9. The detection device of claim 1, wherein the detection device detects the presence and concentration of the chemical or biological agent in a liquid or gaseous environment.

10. A detection device for detecting a particular chemical or biological agent, comprising:

a metal layer including a plurality of electrodes arranged in an array;

a graphene layer covering a surface of the metal layer of the plurality of electrodes, wherein the graphene layer is functionalized such that the particular biological or chemical agent bonds with the surface of the graphene layer upon contact with the surface of the graphene layer, causing a change in resistance of the graphene layer; and

a detection layer connected to the plurality of electrodes, wherein the detection layer includes detection circuitry configured to detect the change in resistance as a function of measured changes in current or voltage between pairs of adjacent electrodes in the array of the plurality of electrodes.

11. The detection device of claim 10, wherein the detection circuitry is configured to measure the changes in current or voltage by measuring differences between the current or voltage at adjacent electrodes in the array of the plurality of electrodes.

12. The detection device of claim 10, further comprising a current source supplying a known current to the detection circuitry.

13. The detection device of claim 12, wherein the detection circuitry measures a change in the voltage between each pair of the adjacent electrodes, and the change in resistance is detected as a function of the known current and the measured voltage change.

14. The detection device of claim 10, further comprising a voltage source supplying a known voltage value to the detection circuitry.

15. The detection device of claim 14, wherein the detection circuitry measures a change in current between each pair of the adjacent electrodes in the plurality of electrodes, and the change in resistance is detected as a function of the known voltage and the measured current change.

16. The detection device of claim 10, wherein the detection circuitry includes a plurality of differential amplifiers.

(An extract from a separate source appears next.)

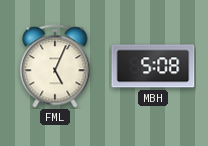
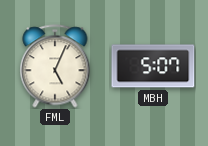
MBH: 5:08 -> 5:07
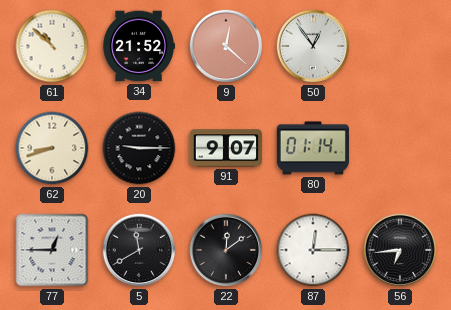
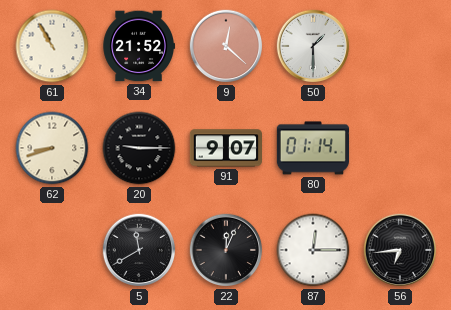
61: 10:52 -> 10:55
50: 12:54 -> 1:30
77: 12:45 -> none
22: 12:09 -> 12:04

17. The detection device of claim 10, wherein the detection circuitry includes one differential amplifier for each pair of adjacent electrodes within the array of the plurality of electrodes.

18. The detection device of claim 10, wherein the plurality of electrodes are complementary metal oxide semiconductor (CMOS) electrodes.

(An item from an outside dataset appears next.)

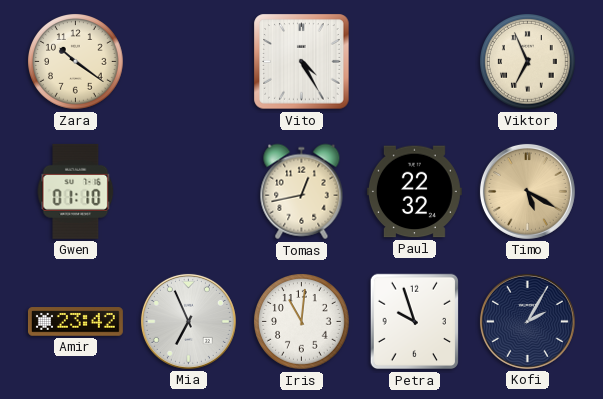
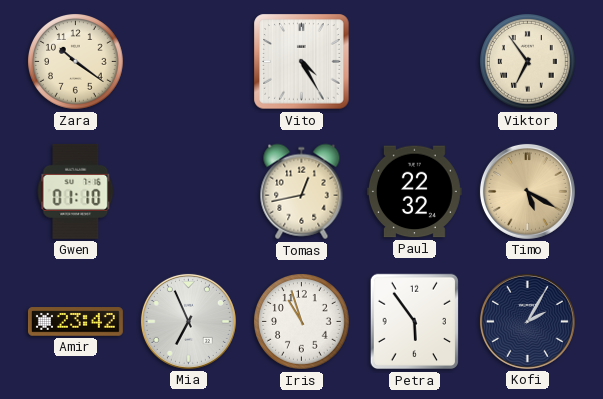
Viktor: 6:56 -> 6:54
Iris: 11:01 -> 10:57
Petra: 9:57 -> 5:54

19. A method of fabricating a detection device for detecting a particular biological or chemical agent, comprising:

depositing a complementary metal oxide semiconductor (CMOS) metal layer including an array of CMOS electrodes separated by insulating material on a top surface of a CMOS detection layer, the CMOS detection layer including bulk material and CMOS detection circuitry;

depositing a graphene layer across a top surface of the CMOS metal layer, such that the CMOS electrodes are in contact with the graphene layer and the CMOS detection layer; and

functionalizing the graphene layer to cause the particular biological or chemical agent to bond with a surface of the graphene layer upon contact, wherein bonding of the particular biological or chemical agent causes a change in a resistance of the graphene layer.

20. The method of claim 19, wherein the change in resistance of the graphene layer is detectable by the CMOS detection circuitry as a function of changes in voltage or current between adjacent CMOS electrodes of the array of CMOS electrodes.